A pochi giorni dalla votazione sulla riduzione del tasso di conversione del 2° pilastro della previdenza sociale è emerso nella discussione l’aspetto delle esorbitanti spese di amministrazione del patrimonio di questi apparati. Questo punto non ha certo provocato l’affossamento della proposta, ma ha segnato l’opinione pubblica seminando ancora più insicurezza nell’elettorato che si già trovava alle prese con un aggrovigliamento di dati di difficile comprensione. E non per ultimo ha contribuito a diminuire la fiducia nella previdenza professionale.

Nel frattempo la nebbia sulla questione delle spese amministrative sembra essersi in parte dissolta grazie all’Ufficio Federale delle assicurazioni sociali (UFAS) che ha commissionato lo studio «Vermögensverwaltungskosten in der 2. Säule». Esso stima le spese annuali a circa 3,9 miliardi di franchi ovvero mediamente allo 0,56 % degli investimenti. Inoltre, rivela che gli investimenti alternativi durante il periodo di rilevazione (2005-2009) abbiano causato in media costi elevati, anche se i più importanti cost driver sono stati i fondi speculativi.

Tuttavia, a conti fatti, lo studio non sostiene la tesi che sia stato un manipolo di avidi consulenti e fornitori di prodotti a dissanguare il 2° pilastro e a spennare l’assicurato. Sostiene al contrario «che il mercato della gestione patrimoniale nel 2° pilastro sia stato progettato in modo estremamente competitivo ed efficiente sia nel confronto internazionale che rispetto ad altri gruppi d’investimento».

Quali sono quindi le conclusioni da trarre dall’analisi dell’UFAS?

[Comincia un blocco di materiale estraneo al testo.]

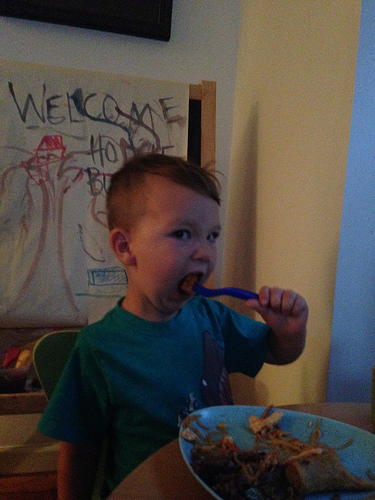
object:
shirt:
[34, 293, 269, 500]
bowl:
[176, 402, 374, 500]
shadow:
[218, 107, 269, 406]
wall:
[211, 0, 375, 408]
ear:
[108, 227, 137, 268]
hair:
[105, 154, 226, 243]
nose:
[192, 233, 213, 264]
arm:
[225, 308, 308, 366]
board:
[0, 59, 218, 416]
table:
[107, 399, 375, 500]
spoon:
[191, 281, 260, 302]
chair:
[31, 328, 110, 499]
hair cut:
[105, 151, 227, 232]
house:
[0, 0, 375, 499]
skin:
[137, 234, 158, 281]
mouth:
[176, 270, 204, 302]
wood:
[95, 395, 373, 497]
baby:
[32, 152, 309, 500]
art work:
[0, 67, 190, 329]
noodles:
[179, 404, 375, 500]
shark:
[198, 329, 232, 406]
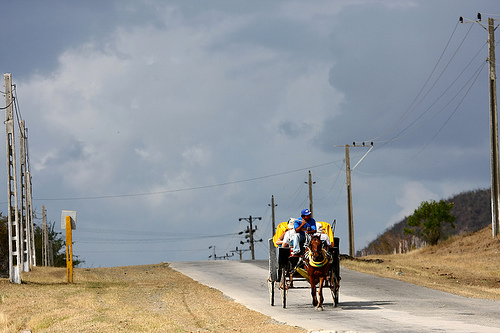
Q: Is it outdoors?
A: Yes, it is outdoors.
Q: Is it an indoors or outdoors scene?
A: It is outdoors.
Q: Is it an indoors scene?
A: No, it is outdoors.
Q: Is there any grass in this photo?
A: Yes, there is grass.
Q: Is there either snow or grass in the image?
A: Yes, there is grass.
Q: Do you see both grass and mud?
A: No, there is grass but no mud.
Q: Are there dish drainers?
A: No, there are no dish drainers.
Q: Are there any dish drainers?
A: No, there are no dish drainers.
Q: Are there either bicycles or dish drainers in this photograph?
A: No, there are no dish drainers or bicycles.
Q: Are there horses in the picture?
A: Yes, there is a horse.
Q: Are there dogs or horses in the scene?
A: Yes, there is a horse.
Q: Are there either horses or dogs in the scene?
A: Yes, there is a horse.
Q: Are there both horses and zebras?
A: No, there is a horse but no zebras.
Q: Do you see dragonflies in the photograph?
A: No, there are no dragonflies.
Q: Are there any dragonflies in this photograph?
A: No, there are no dragonflies.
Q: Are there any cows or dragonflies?
A: No, there are no dragonflies or cows.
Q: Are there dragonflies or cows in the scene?
A: No, there are no dragonflies or cows.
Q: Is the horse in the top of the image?
A: No, the horse is in the bottom of the image.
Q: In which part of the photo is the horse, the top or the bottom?
A: The horse is in the bottom of the image.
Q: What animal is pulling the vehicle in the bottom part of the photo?
A: The horse is pulling the wagon.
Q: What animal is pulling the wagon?
A: The horse is pulling the wagon.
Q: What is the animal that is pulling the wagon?
A: The animal is a horse.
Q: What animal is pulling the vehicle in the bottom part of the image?
A: The animal is a horse.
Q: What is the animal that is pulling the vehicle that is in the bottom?
A: The animal is a horse.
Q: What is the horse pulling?
A: The horse is pulling the wagon.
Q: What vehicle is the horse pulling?
A: The horse is pulling the wagon.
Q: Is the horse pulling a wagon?
A: Yes, the horse is pulling a wagon.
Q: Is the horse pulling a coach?
A: No, the horse is pulling a wagon.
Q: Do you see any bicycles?
A: No, there are no bicycles.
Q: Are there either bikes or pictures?
A: No, there are no bikes or pictures.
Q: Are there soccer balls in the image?
A: No, there are no soccer balls.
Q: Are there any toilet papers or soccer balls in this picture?
A: No, there are no soccer balls or toilet papers.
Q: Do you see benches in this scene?
A: No, there are no benches.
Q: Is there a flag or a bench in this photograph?
A: No, there are no benches or flags.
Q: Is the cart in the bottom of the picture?
A: Yes, the cart is in the bottom of the image.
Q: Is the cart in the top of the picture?
A: No, the cart is in the bottom of the image.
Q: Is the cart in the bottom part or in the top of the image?
A: The cart is in the bottom of the image.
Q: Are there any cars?
A: No, there are no cars.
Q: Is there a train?
A: No, there are no trains.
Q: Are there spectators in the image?
A: No, there are no spectators.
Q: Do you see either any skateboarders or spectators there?
A: No, there are no spectators or skateboarders.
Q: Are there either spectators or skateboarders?
A: No, there are no spectators or skateboarders.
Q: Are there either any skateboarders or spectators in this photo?
A: No, there are no spectators or skateboarders.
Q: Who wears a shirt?
A: The man wears a shirt.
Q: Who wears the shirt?
A: The man wears a shirt.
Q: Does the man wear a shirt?
A: Yes, the man wears a shirt.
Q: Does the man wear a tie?
A: No, the man wears a shirt.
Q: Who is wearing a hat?
A: The man is wearing a hat.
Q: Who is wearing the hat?
A: The man is wearing a hat.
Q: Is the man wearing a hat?
A: Yes, the man is wearing a hat.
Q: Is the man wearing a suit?
A: No, the man is wearing a hat.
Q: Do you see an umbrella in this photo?
A: No, there are no umbrellas.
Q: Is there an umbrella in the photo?
A: No, there are no umbrellas.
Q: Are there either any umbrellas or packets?
A: No, there are no umbrellas or packets.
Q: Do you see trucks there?
A: No, there are no trucks.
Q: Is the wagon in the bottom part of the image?
A: Yes, the wagon is in the bottom of the image.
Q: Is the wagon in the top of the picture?
A: No, the wagon is in the bottom of the image.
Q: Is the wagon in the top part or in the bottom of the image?
A: The wagon is in the bottom of the image.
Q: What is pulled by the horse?
A: The wagon is pulled by the horse.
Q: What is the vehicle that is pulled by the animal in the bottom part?
A: The vehicle is a wagon.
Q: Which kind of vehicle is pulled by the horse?
A: The vehicle is a wagon.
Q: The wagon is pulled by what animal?
A: The wagon is pulled by the horse.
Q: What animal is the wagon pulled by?
A: The wagon is pulled by the horse.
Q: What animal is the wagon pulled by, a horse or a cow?
A: The wagon is pulled by a horse.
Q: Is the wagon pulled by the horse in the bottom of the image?
A: Yes, the wagon is pulled by the horse.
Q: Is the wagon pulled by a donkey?
A: No, the wagon is pulled by the horse.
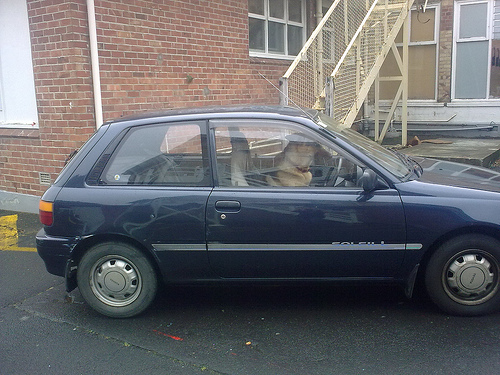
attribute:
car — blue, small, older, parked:
[34, 104, 499, 318]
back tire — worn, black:
[76, 243, 156, 317]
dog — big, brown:
[259, 134, 331, 187]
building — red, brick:
[0, 0, 498, 214]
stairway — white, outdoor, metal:
[282, 3, 413, 145]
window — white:
[0, 2, 42, 135]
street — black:
[2, 211, 500, 373]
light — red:
[40, 208, 52, 223]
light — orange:
[38, 200, 53, 211]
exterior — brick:
[1, 0, 500, 196]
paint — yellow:
[2, 212, 37, 255]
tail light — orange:
[38, 200, 53, 225]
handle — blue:
[215, 198, 242, 213]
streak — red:
[153, 324, 183, 342]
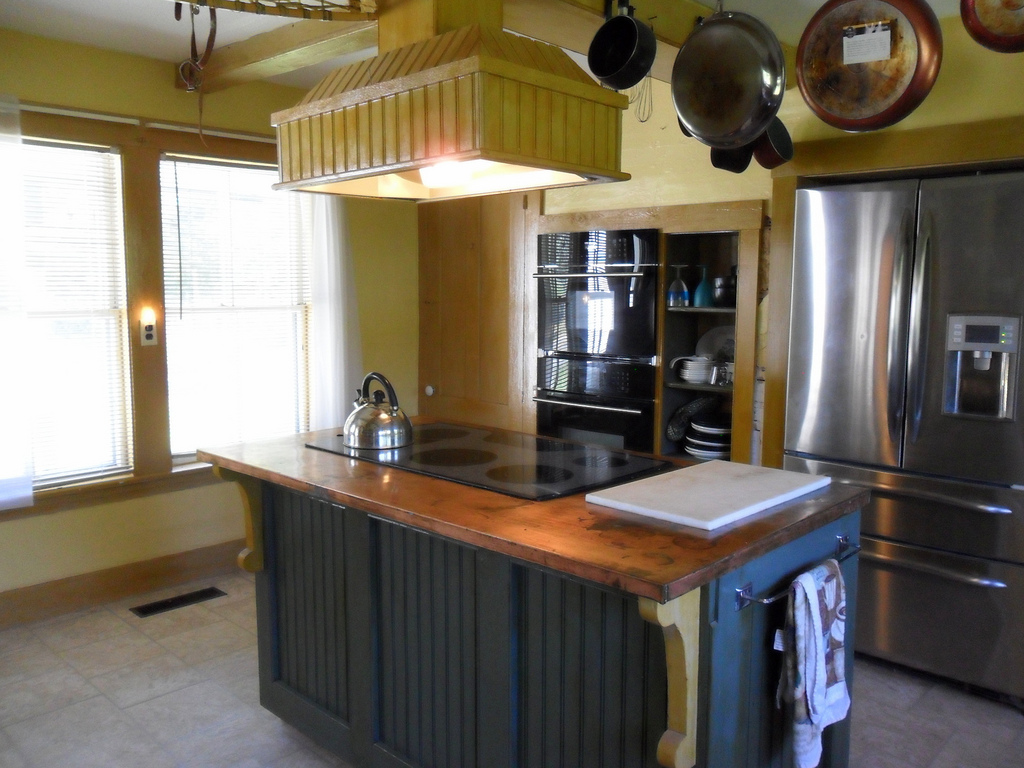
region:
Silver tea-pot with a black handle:
[335, 367, 413, 462]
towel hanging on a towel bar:
[768, 555, 857, 767]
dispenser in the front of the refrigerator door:
[924, 301, 1017, 429]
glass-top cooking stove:
[301, 405, 676, 517]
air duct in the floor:
[113, 573, 234, 628]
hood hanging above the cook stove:
[260, 5, 635, 224]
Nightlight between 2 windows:
[130, 296, 159, 329]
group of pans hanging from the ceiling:
[575, 0, 1022, 175]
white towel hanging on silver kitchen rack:
[780, 568, 894, 765]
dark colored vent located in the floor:
[120, 581, 225, 621]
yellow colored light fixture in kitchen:
[265, 52, 605, 218]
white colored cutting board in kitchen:
[586, 447, 822, 528]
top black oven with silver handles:
[523, 228, 663, 368]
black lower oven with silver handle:
[526, 359, 666, 449]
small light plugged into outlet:
[131, 301, 164, 369]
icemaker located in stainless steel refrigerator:
[937, 303, 1021, 437]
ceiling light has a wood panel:
[406, 85, 425, 162]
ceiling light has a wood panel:
[455, 67, 476, 151]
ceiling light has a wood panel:
[444, 79, 458, 156]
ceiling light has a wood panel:
[421, 79, 442, 153]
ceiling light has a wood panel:
[409, 85, 428, 158]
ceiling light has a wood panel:
[395, 86, 415, 163]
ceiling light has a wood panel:
[381, 90, 398, 163]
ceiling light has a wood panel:
[367, 95, 387, 163]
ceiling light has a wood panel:
[332, 109, 348, 167]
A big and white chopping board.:
[584, 456, 834, 534]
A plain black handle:
[359, 369, 398, 404]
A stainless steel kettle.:
[338, 373, 418, 449]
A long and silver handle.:
[903, 216, 927, 448]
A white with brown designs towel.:
[771, 557, 858, 766]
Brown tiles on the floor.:
[0, 648, 228, 763]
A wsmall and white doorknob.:
[420, 383, 434, 399]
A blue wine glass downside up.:
[689, 262, 713, 307]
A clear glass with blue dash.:
[666, 262, 692, 305]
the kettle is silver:
[339, 363, 406, 461]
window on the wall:
[160, 156, 320, 445]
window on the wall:
[4, 145, 128, 481]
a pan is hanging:
[672, 20, 777, 153]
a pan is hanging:
[792, 6, 941, 134]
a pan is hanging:
[580, 15, 657, 89]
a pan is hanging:
[956, 1, 1021, 52]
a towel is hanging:
[773, 567, 854, 763]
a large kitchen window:
[160, 158, 350, 459]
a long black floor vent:
[128, 581, 236, 619]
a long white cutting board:
[580, 455, 834, 560]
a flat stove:
[302, 404, 664, 502]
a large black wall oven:
[528, 233, 658, 455]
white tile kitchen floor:
[1, 569, 293, 766]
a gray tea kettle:
[337, 369, 411, 456]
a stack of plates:
[689, 417, 728, 465]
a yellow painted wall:
[5, 26, 318, 135]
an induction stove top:
[314, 415, 666, 501]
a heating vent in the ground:
[130, 587, 222, 620]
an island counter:
[202, 412, 869, 766]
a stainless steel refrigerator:
[788, 172, 1020, 716]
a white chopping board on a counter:
[585, 462, 832, 539]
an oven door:
[538, 227, 653, 363]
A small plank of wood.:
[483, 71, 506, 149]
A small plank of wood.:
[498, 76, 515, 149]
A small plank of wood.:
[522, 81, 539, 154]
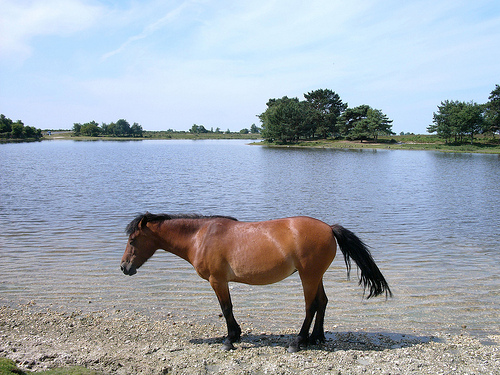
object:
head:
[117, 210, 172, 277]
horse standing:
[119, 207, 393, 355]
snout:
[116, 257, 142, 276]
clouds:
[0, 0, 500, 106]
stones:
[0, 302, 498, 374]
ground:
[0, 302, 498, 375]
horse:
[119, 209, 395, 353]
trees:
[248, 122, 261, 135]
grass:
[149, 131, 259, 141]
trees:
[253, 96, 325, 147]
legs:
[293, 263, 326, 337]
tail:
[327, 222, 393, 301]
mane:
[135, 209, 239, 223]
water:
[0, 138, 499, 348]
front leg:
[208, 282, 240, 342]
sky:
[0, 0, 498, 136]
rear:
[289, 215, 344, 281]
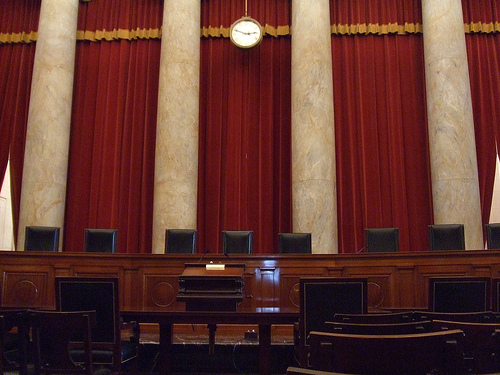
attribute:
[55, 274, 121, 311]
chair — black, wooden, empty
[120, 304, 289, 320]
desk — large, long, wooden, brown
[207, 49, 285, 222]
curtain — red, big, long, large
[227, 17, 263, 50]
clock — white, high, small, hanging, brown, round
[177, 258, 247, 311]
podium — wooden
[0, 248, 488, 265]
desk — long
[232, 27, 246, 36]
clock hand — black, dark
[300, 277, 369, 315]
chair — black, wooden, dark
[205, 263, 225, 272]
paper — white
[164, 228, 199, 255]
seat — black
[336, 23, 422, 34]
curtain — yellow, gold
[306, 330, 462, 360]
seat — brown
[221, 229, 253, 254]
chair — tall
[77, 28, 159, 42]
trim — gold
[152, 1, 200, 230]
pillar — grey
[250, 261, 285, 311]
reflection — bright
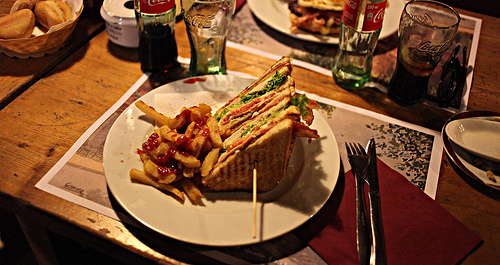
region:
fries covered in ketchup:
[131, 94, 218, 205]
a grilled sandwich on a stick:
[211, 61, 295, 233]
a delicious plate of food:
[108, 65, 332, 243]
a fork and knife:
[348, 130, 389, 264]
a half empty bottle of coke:
[137, 0, 183, 77]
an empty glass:
[188, 0, 245, 80]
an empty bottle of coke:
[335, 0, 391, 87]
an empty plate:
[442, 114, 497, 196]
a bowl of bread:
[3, 2, 88, 62]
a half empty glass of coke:
[386, 0, 462, 102]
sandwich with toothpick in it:
[216, 98, 306, 212]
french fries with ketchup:
[148, 109, 216, 197]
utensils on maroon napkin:
[341, 145, 406, 260]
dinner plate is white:
[161, 190, 218, 232]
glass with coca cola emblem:
[403, 21, 445, 123]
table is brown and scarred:
[11, 93, 105, 148]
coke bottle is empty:
[323, 36, 378, 102]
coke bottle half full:
[136, 40, 191, 78]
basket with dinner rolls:
[5, 17, 58, 59]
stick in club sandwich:
[248, 170, 263, 252]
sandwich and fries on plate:
[92, 58, 342, 260]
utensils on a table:
[333, 125, 398, 263]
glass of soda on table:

  • Al fine di ottenere più trasparenza e risparmio occorre ponderare bene i fondi d’investimento a gestione passiva. Tuttavia l’ampio universo degli investimenti non va regolamentato al punto di essere menomato, perché proprio la sua varietà permette alle singole casse pensioni una gestione del portafoglio efficiente e di tenere conto della tolleranza al rischio individuale di ciascun fondo pensione. Il divieto di investire in determinati prodotti contraddice pertanto il principio dell’allocazione ottimale.
  • Anche i fondi speculativi sono una valida categoria d’investimento. Il periodo preso in considerazione (2005-2009) risulta troppo breve per irrompere con strumenti d’investimento come i fondi speculativi. A causa della crisi finanziaria globale il potenziale di diversificazione degli investimenti alternativi non si è potuto concretizzare. Sullo sfondo di possibili turbolenze sui mercati immobiliari e dei titoli di Stato ciò potrebbe cambiare di nuovo.
  • Deve essere garantita la massima trasparenza per quanto riguarda i prodotti d’investimento. Delle importanti regolamentazioni degli investimenti sono giustificabili solo se vi è trasparenza nel progetto e nel costo degli strumenti di investimento. Occorre ambire ad una simmetria di informazione ed evitare la mancanza di trasparenza. Questo contribuirebbe a smussare le critiche verso i fondi speculativi poco trasparenti.
  • I consiglieri di fondazione responsabili della strategia d’investimento necessitano di fondate conoscenze in campo finanziario. Essi devono essere in grado di negoziare con i fornitori di prodotti ad armi pari e non devono lasciarsi abbindolare da investimenti incomprensibili. Grazie ad una maggiore conoscenza nel campo finanziario i gestori delle casse pensioni si renderebbero pertanto più indipendenti dai consulenti e sarebbero in grado di negoziare le condizioni della procedura di concorso e di comparare le offerte competitive. In questo modo contribuirebbero a far calare i prezzi. Si prevede che i miglioramenti strutturali nel mondo delle casse pensioni abbia anche un effetto di riduzione dei costi. In generale i fondi pensione di dimensione più importante hanno un maggiore potere contrattuale e possono offrire una professionalità più elevata.